Outro erro freqüente é a solicitação de ultrassom, radiografia simples e/ou tomografia computadorizada em situações nas quais não há indicação. Toda vez que o médico não sabe o que fazer ou está inseguro, solicita ultrassom, mesmo em casos que a radiografia simples do abdome ou o ultrassom nada podem indicar. Estes exames são freqüentemente solicitados na suspeita de apendicite aguda, hérnia inguinal, hidrocele, cistos cervicais, cistos superficiais palpáveis e visíveis(I), criptorquidia e outras condições nas quais jamais o ultrassom deve ser solicitado por ser totalmente inapropriado ou desnecessário.

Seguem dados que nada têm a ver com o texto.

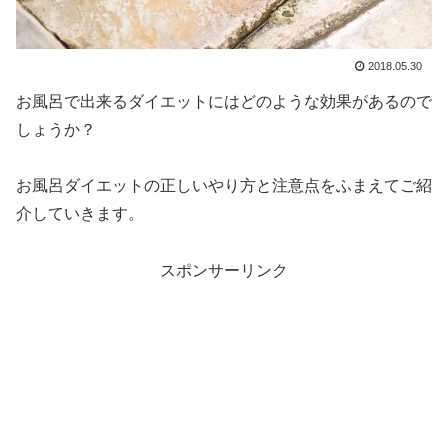
2018.05.30
お風呂で出来るダイエットにはどのような効果があるので
しょうか？
お風呂ダイエットの正しいやり方と注意点をふまえてご紹
介していきます。
スポンサーリンク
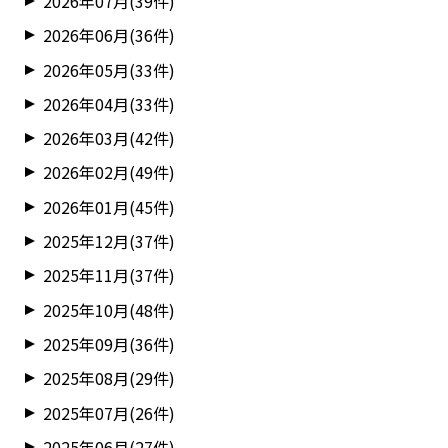
2026年07月(39件)
2026年06月(36件)
2026年05月(33件)
2026年04月(33件)
2026年03月(42件)
2026年02月(49件)
2026年01月(45件)
2025年12月(37件)
2025年11月(37件)
2025年10月(48件)
2025年09月(36件)
2025年08月(29件)
2025年07月(26件)
2025年06月(27件)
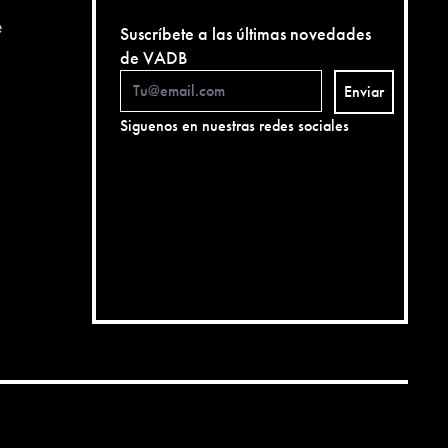
e
Suscríbete a las últimas novedades
de VADB
Enviar
Siguenos en nuestras redes sociales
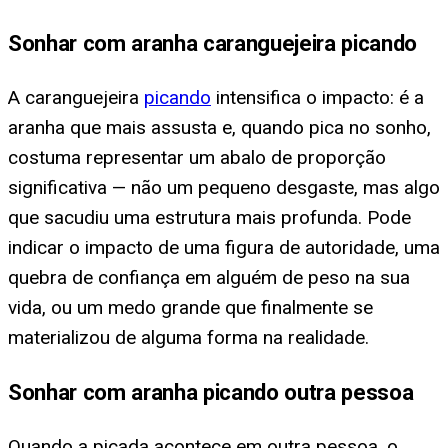
Sonhar com aranha caranguejeira picando
A caranguejeira
picando
intensifica o impacto: é a
aranha que mais assusta e, quando pica no sonho,
costuma representar um abalo de proporção
significativa — não um pequeno desgaste, mas algo
que sacudiu uma estrutura mais profunda. Pode
indicar o impacto de uma figura de autoridade, uma
quebra de confiança em alguém de peso na sua
vida, ou um medo grande que finalmente se
materializou de alguma forma na realidade.
Sonhar com aranha picando outra pessoa
Quando a picada acontece em outra pessoa, o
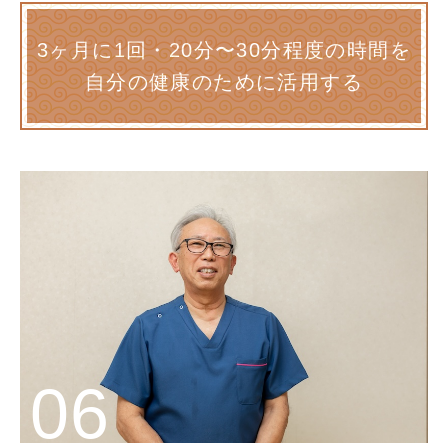
3ヶ月に1回・20分〜30分程度の時間を
自分の健康のために活用する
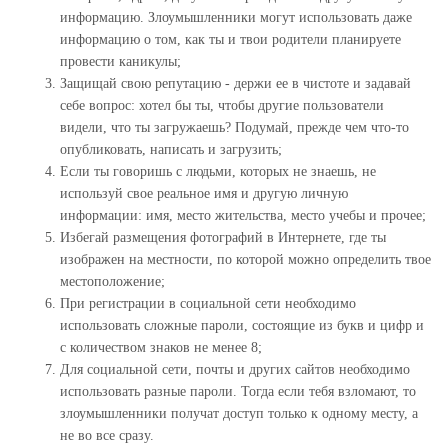
информацию. Злоумышленники могут использовать даже
информацию о том, как ты и твои родители планируете
провести каникулы;
Защищай свою репутацию - держи ее в чистоте и задавай
себе вопрос: хотел бы ты, чтобы другие пользователи
видели, что ты загружаешь? Подумай, прежде чем что-то
опубликовать, написать и загрузить;
Если ты говоришь с людьми, которых не знаешь, не
используй свое реальное имя и другую личную
информации: имя, место жительства, место учебы и прочее;
Избегай размещения фотографий в Интернете, где ты
изображен на местности, по которой можно определить твое
местоположение;
При регистрации в социальной сети необходимо
использовать сложные пароли, состоящие из букв и цифр и
с количеством знаков не менее 8;
Для социальной сети, почты и других сайтов необходимо
использовать разные пароли. Тогда если тебя взломают, то
злоумышленники получат доступ только к одному месту, а
не во все сразу.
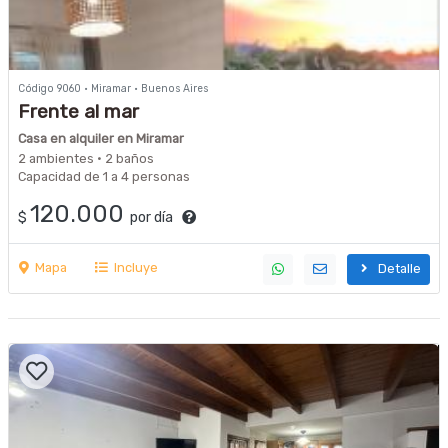
Código 9060 · Miramar · Buenos Aires
Frente al mar
Casa en alquiler en Miramar
2 ambientes · 2 baños
Capacidad de 1 a 4 personas
120.000
$
por día
Mapa
Incluye
Detalle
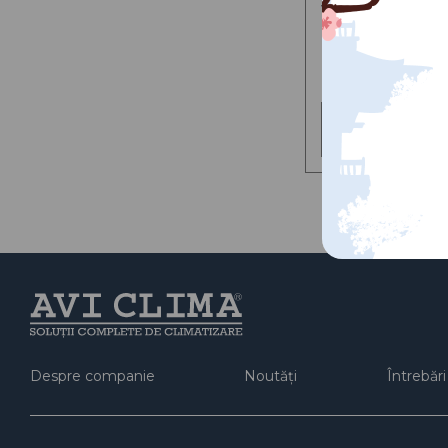
V128En
1 858.99 MDL
Adaug
Despre companie
Noutăți
Întrebăr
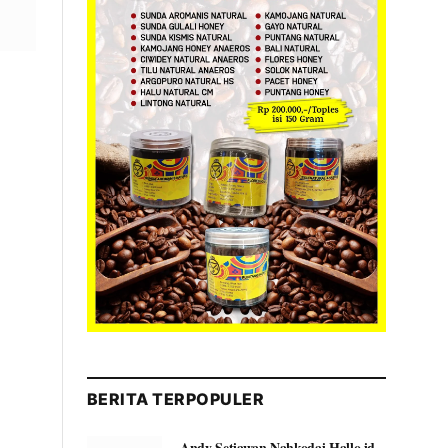
BERITA TERPOPULER
Andy Setiawan Nahkodai Hallo.id,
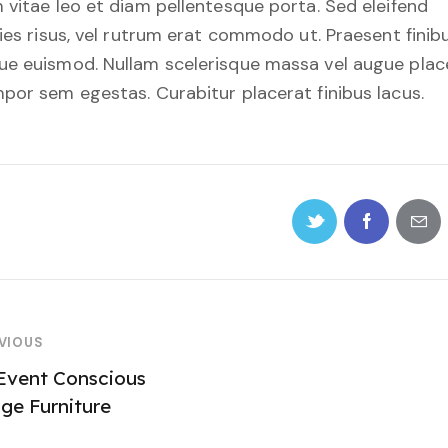
 vitae leo et diam pellentesque porta. Sed eleifend
cies risus, vel rutrum erat commodo ut. Praesent finib
e euismod. Nullam scelerisque massa vel augue plac
por sem egestas. Curabitur placerat finibus lacus.
VIOUS
Event Conscious
ge Furniture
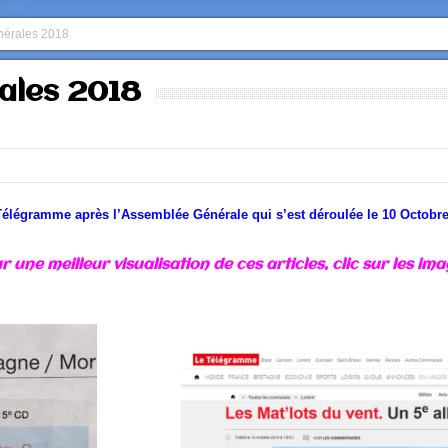
érales 2018
ales 2018
Télégramme après l’Assemblée Générale qui s’est déroulée le 10 Octobre
r une meilleur visualisation de ces articles, clic sur les im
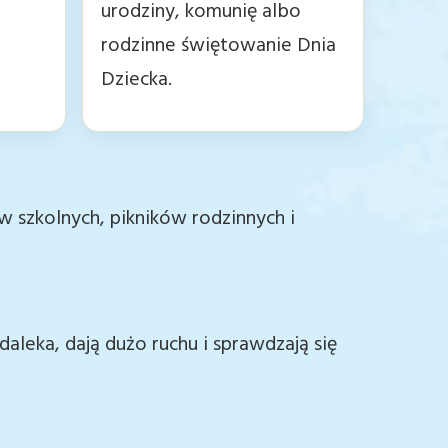
urodziny, komunię albo
rodzinne świętowanie Dnia
Dziecka.
ów szkolnych, pikników rodzinnych i
daleka, dają dużo ruchu i sprawdzają się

O diagnóstico da apendicite aguda é feito única e exclusivamente pelo exame físico; qualquer exame solicitado, repito, qualquer, sem exceção, é desnecessário, pois não faz o diagnóstico diferencial.
Na dúvida, aguarde a evolução e a natural definição do caso.
Creio que uma maneira sensata de se verificar a validade e adequação de determinado exame é tentar responder
as seguintes indagações, que servem como verdadeiro instrumento de auto-controle:
1. O exame é realmente indispensável?
2. Este exame exprime efetivamente o que pretendo investigar?
3. O exame é importante para o diagnóstico, prognóstico, para estabelecer ou alterar determinada conduta?
4. O exame irá mostrar algum fato que já conheço ou que não possa ser esclarecido por um exame menos invasivo, mais simples, pelo simples exame físico ou por outro exame já solicitado e cujo resultado já conheço?
5. Finalmente, poderei, algum dia, dispensar este exame, quando entender melhor esta doença e tiver mais confiança no que estou fazendo?
Asssim, acredito que, na maioria das vezes, os exames são solicitados por insegurança, pois a experiência permite prescindir de exames; a segurança, a experiência e o seguro conhecimento fisiopatológico das doenças superam qualquer exame complementar.
Ao expor esta maneira de pensar, viso o respeito a criança, o raciocínio claro, a conduta inteligente de cada caso e um ensino médico mais sensato.
Fico feliz em verificar que para aqueles com quem convivo mais freqüentemente, os residentes e colegas do Serviço de Cirurgia Pediátrica do Instituto da Criança, esta minha doutrina encontra eco.